- Activity 1: List every place that the text about Axel Madsen says he was born in, was raised in, or moved to, in the order the text gives them.
- Activity 2:
Answer these questions from the text about Axel Madsen.
(a) In what year did Madsen move to Canada?
(b) Which news organization did he begin working for after that move?
(c) What is the title of the science fiction novel he wrote in 1980?
- Activity 3: Extend the text about Axel Madsen beyond its final sentence.
== Exercise text ==
= Axel Madsen =

American journalist

Axel Madsen (May 27, 1930 – April 23, 2007) was a Danish-American biographer and journalist.

Born in Copenhagen and raised in Paris, Madsen turned from music to writing in the early 1950s, initially for the Paris edition of the New York Herald Tribune. In 1956 he moved to Canada and began working for United Press International. He moved to Hollywood in the early 1960s and began writing biographies.

==Books==

Madsen wrote on topics such as cross country truck drivers and the CBS news magazine "60 minutes". He was best known for his biographies of Hollywood celebrities, fashion pioneers, and business titans. Biographies included Billy Wilder, Barbara Stanwyck, Coco Chanel, Greta Garbo, John Jacob Astor, Jacques Cousteau, Yves St. Laurent, André Malraux, Jean-Paul Sartre, Simone de Beauvoir, William C. Durant, William Wyler, and John Huston. In 1980, he wrote a science fiction novel called Unisave.
===
== Material shown ==
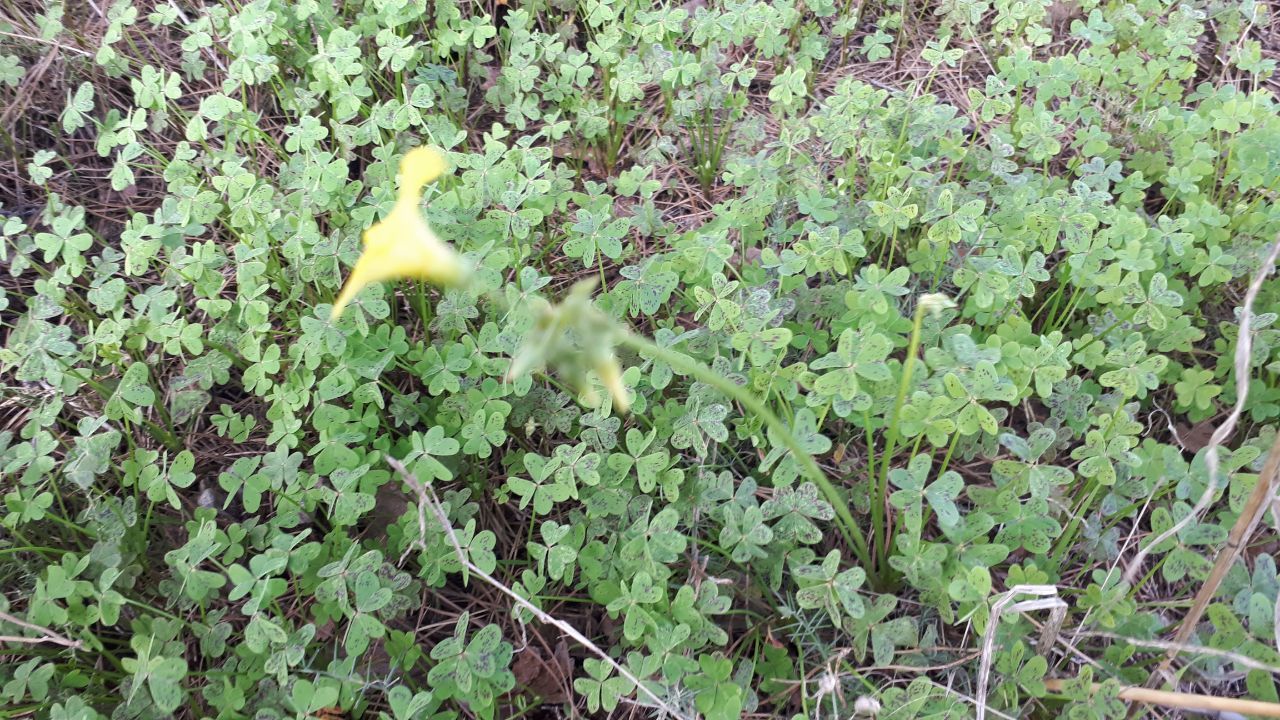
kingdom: Plantae
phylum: Tracheophyta
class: Magnoliopsida
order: Oxalidales
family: Oxalidaceae
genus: Oxalis
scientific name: Oxalis pes-caprae
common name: Bermuda-buttercup
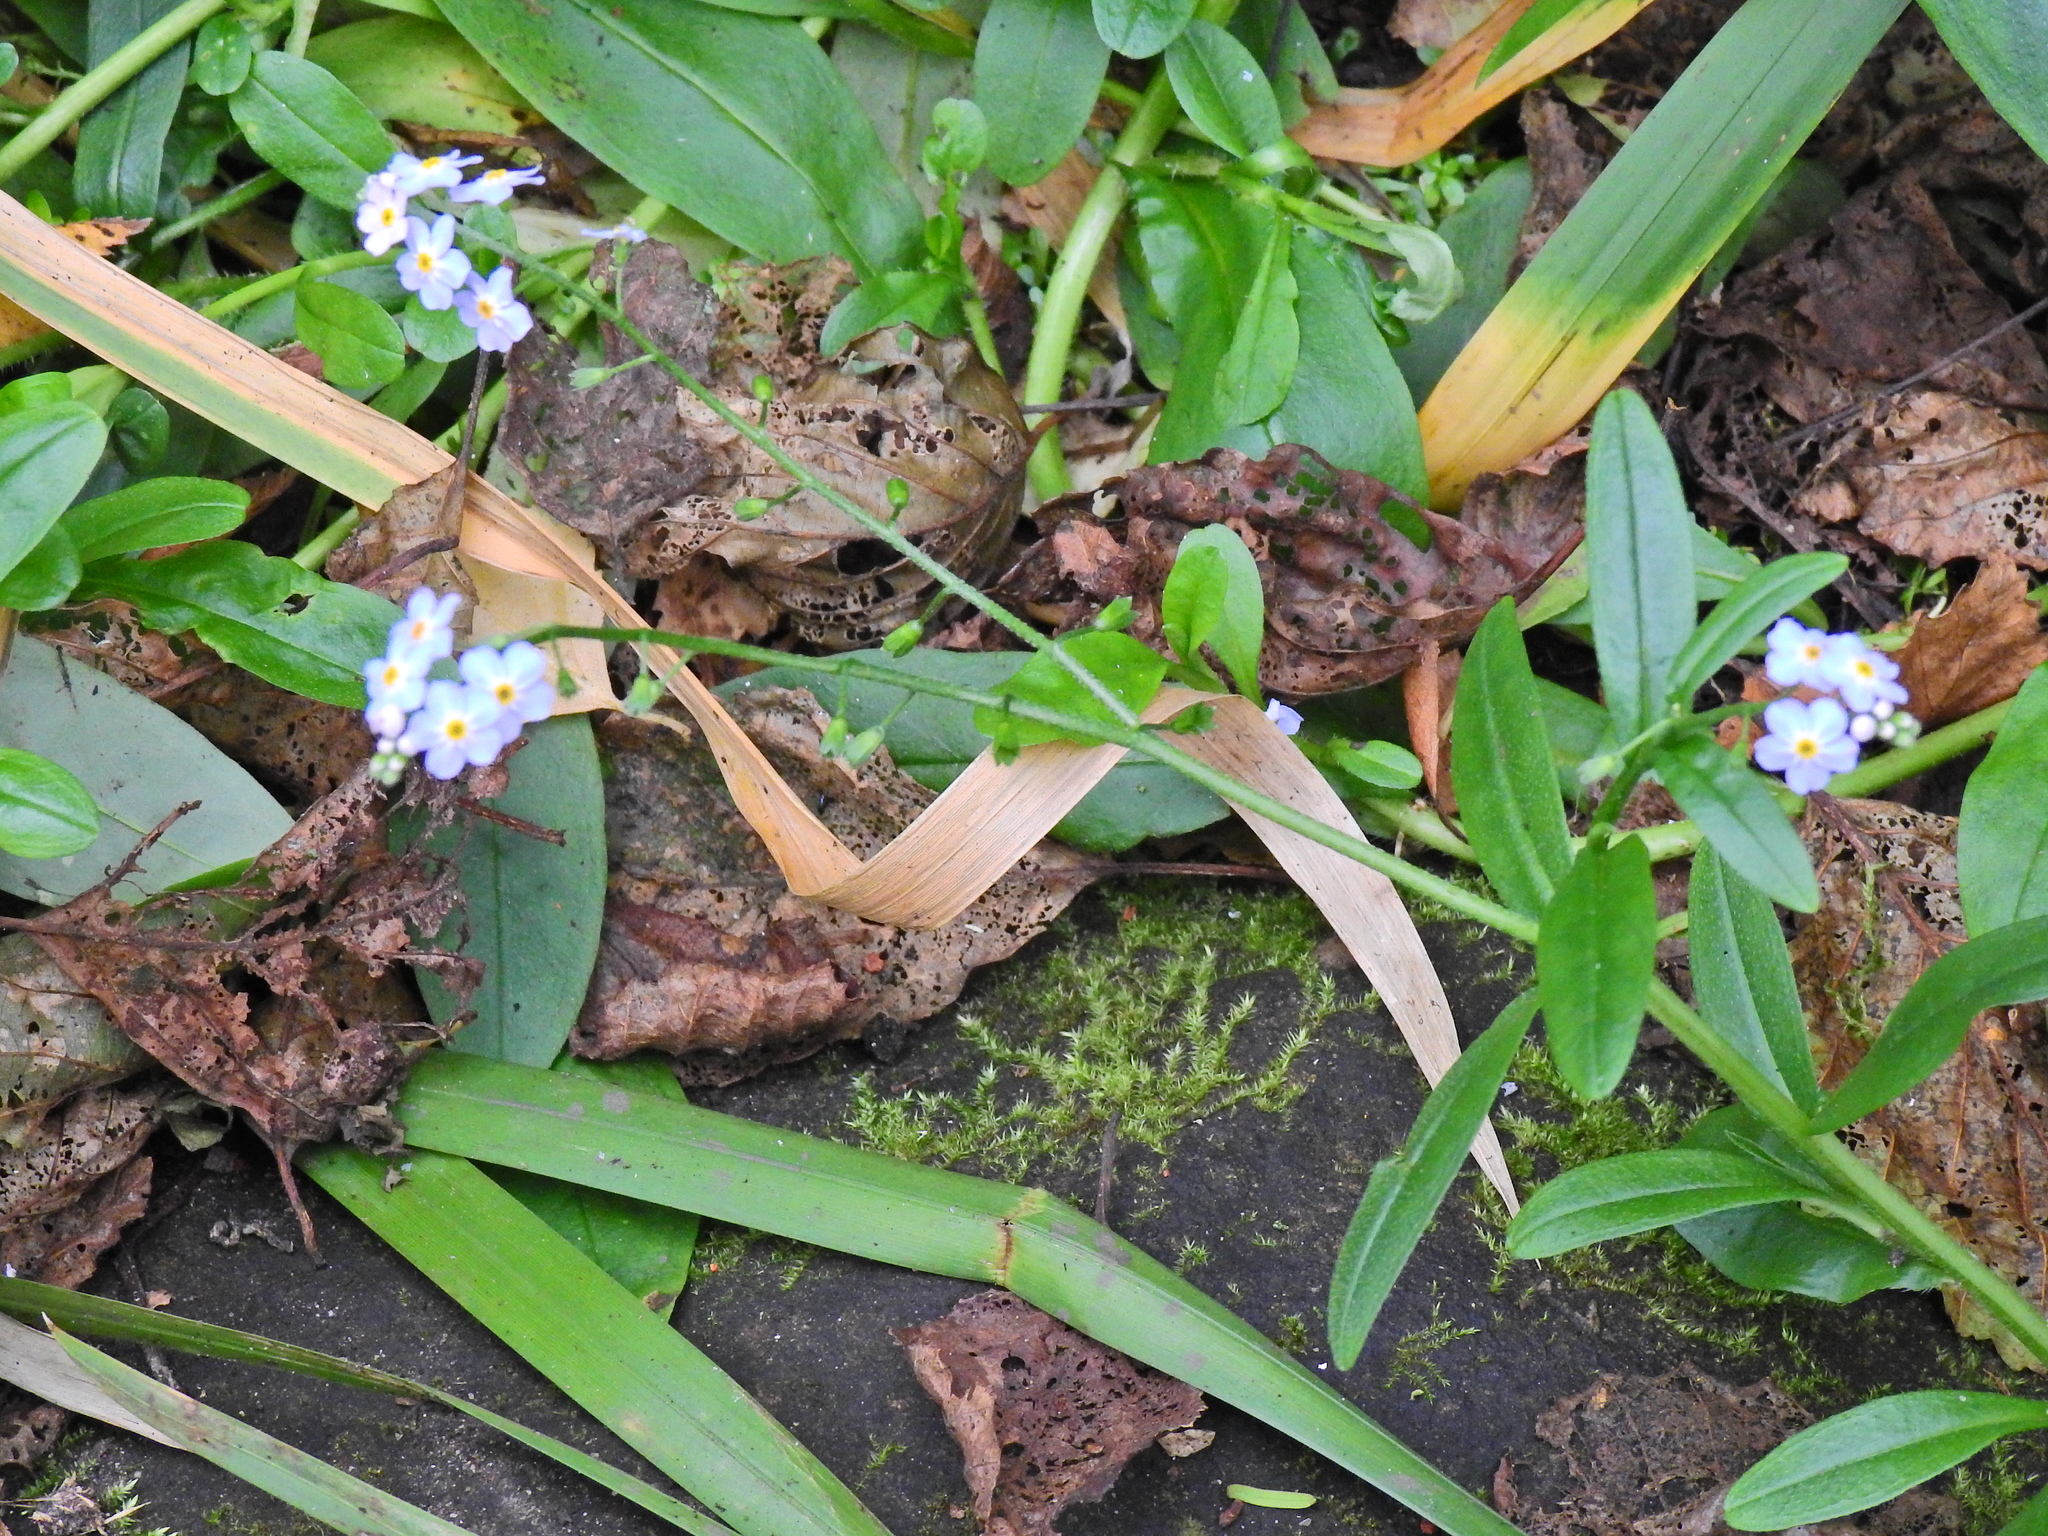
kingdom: Plantae
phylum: Tracheophyta
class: Magnoliopsida
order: Boraginales
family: Boraginaceae
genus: Myosotis
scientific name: Myosotis scorpioides
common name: Water forget-me-not
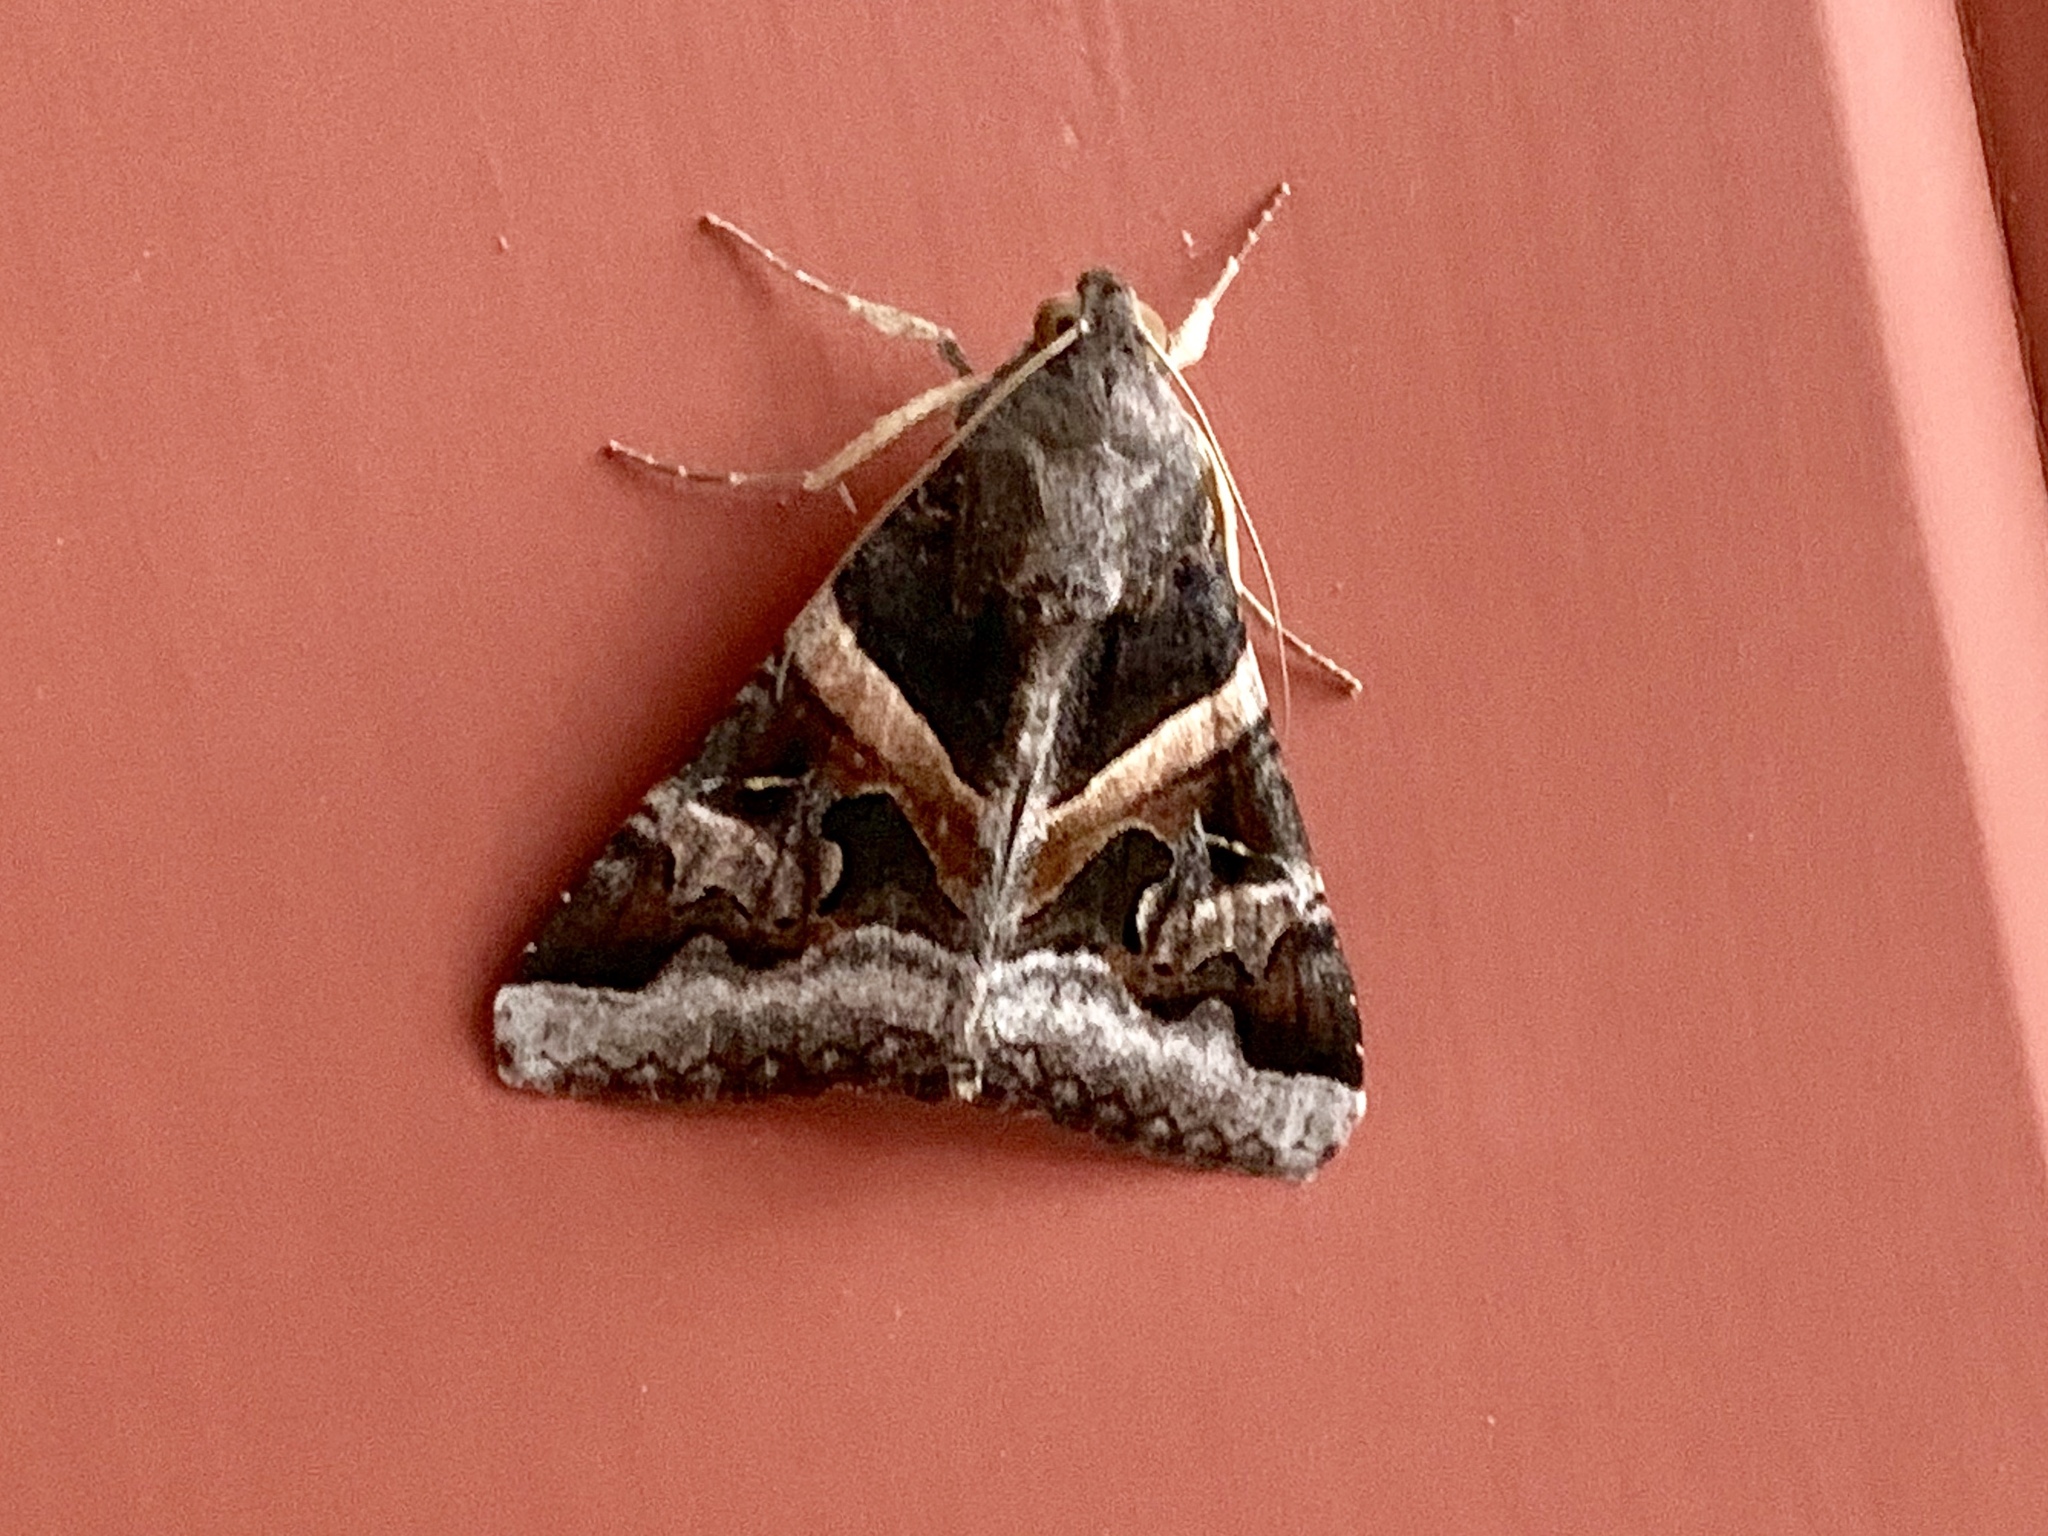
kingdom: Animalia
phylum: Arthropoda
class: Insecta
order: Lepidoptera
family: Erebidae
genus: Melipotis
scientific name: Melipotis indomita
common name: Moth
===
- Answer 1: Copenhagen, Paris, Canada, Hollywood

- Answer 2:
(a) 1956
(b) United Press International
(c) Unisave

- Answer 3:
Partial list of books published:

- 1969 : Billy Wilder
- 1973 : William Wyler: the authorized biography
- 1975 : The new Hollywood; American movies in the '70s
- 1977 : Hearts and minds : the common journey of Simone de Beauvoir and Jean-Paul Sartre
- 1976 : Malraux : a biography
- 1978 : John Huston: a biography
- 1979 : Living for design : the Yves Saint Laurent story
- 1980 : Private power : multinational corporations for the survival of our planet
- 1980 : Unisave
- 1982 : Open road : truckin' on the biting edge
- 1984 : 60 Minutes: The Power and Politics of America’s Most Popular TV News Show
- 1986 : Cousteau : an unauthorized biography
- 1989 : Gloria and Joe
- 1989 : Silk roads: : the Asian adventures of Clara and André Malraux
- 1989 : Sonia Delaunay: artist of the lost generation
- 1990 : Coco Chanel : a biography
- 1995 : Stanwyck: A Biography
- 1996 : The Sewing Circle : Hollywood's greatest secret : female stars who loved other women
- 1999 : The deal maker : how William C. Durant made General Motors
- 2001 : John Jacob Astor : America's first multimillionaire
- 2002 : The Marshall Fields

==Family==
Madsen was married to Midori.

==Death==
He died of pancreatic cancer in Los Angeles at the age of 76.